(Stored records)
****
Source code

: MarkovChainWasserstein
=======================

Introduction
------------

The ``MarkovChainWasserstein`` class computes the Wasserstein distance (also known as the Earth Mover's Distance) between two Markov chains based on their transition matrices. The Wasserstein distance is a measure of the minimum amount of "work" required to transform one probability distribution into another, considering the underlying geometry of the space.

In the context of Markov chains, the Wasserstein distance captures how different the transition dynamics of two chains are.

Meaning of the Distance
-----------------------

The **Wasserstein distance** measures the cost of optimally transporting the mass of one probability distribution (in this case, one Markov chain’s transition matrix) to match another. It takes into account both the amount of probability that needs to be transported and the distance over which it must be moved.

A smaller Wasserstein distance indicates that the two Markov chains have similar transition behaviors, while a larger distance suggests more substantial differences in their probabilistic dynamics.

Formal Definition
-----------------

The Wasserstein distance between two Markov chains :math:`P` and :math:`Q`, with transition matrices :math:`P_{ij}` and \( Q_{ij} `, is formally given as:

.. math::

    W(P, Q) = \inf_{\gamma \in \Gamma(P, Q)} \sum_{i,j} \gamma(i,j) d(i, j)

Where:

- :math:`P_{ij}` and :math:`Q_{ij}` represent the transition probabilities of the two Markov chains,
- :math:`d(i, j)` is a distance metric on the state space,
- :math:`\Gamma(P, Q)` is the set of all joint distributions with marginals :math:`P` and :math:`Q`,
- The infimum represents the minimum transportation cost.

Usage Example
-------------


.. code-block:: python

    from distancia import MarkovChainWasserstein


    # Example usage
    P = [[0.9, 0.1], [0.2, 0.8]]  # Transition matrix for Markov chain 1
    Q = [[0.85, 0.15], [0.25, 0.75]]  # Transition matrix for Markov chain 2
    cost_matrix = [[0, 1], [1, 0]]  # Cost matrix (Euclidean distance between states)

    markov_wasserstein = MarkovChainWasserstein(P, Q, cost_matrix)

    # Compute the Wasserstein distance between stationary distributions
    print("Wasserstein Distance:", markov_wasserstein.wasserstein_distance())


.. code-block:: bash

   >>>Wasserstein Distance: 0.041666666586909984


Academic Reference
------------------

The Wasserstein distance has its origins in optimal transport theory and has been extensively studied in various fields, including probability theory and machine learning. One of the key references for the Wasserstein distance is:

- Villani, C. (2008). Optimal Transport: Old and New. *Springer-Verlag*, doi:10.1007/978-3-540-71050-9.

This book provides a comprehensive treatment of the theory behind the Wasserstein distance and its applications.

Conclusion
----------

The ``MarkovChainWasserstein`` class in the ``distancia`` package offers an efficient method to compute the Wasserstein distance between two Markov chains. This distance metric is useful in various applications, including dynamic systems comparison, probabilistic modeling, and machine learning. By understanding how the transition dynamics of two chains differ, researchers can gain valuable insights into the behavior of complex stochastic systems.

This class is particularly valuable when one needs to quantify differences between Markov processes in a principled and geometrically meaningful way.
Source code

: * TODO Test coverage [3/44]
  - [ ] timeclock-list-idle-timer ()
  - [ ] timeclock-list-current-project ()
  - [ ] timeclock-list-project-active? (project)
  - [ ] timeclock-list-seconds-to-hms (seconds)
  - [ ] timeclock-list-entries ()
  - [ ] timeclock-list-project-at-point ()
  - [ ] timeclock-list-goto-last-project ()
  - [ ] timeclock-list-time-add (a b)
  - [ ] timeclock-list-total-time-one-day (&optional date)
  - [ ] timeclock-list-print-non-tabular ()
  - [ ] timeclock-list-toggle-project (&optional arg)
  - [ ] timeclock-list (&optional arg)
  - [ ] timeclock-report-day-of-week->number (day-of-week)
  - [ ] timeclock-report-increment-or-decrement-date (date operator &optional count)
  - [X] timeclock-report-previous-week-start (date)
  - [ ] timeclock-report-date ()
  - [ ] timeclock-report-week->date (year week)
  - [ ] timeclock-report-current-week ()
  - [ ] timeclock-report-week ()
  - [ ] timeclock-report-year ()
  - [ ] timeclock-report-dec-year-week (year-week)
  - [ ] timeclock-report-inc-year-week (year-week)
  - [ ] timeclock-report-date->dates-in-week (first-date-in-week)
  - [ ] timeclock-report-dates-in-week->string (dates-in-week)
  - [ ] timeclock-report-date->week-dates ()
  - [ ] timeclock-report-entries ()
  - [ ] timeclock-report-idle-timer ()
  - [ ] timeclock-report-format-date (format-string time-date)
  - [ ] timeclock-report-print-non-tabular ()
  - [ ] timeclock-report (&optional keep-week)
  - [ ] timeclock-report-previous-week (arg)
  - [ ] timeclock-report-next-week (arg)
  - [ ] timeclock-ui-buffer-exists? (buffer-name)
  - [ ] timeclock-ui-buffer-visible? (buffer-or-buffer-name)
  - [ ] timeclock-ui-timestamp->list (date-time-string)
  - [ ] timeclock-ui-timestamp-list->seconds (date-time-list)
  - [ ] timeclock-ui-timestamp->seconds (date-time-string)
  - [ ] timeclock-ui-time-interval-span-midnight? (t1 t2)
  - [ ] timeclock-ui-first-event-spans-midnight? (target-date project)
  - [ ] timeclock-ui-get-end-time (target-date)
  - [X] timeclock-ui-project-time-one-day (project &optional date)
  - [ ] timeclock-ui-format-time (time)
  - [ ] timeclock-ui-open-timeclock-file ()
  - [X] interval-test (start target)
****
WHAT YOU NEED TO DO —
In the records, locate each line holding the string "with" and copy it.

ANSWER FOR THIS EXERCISE —
The Wasserstein distance between two Markov chains :math:`P` and :math:`Q`, with transition matrices :math:`P_{ij}` and \( Q_{ij} `, is formally given as:
- :math:`\Gamma(P, Q)` is the set of all joint distributions with marginals :math:`P` and :math:`Q`,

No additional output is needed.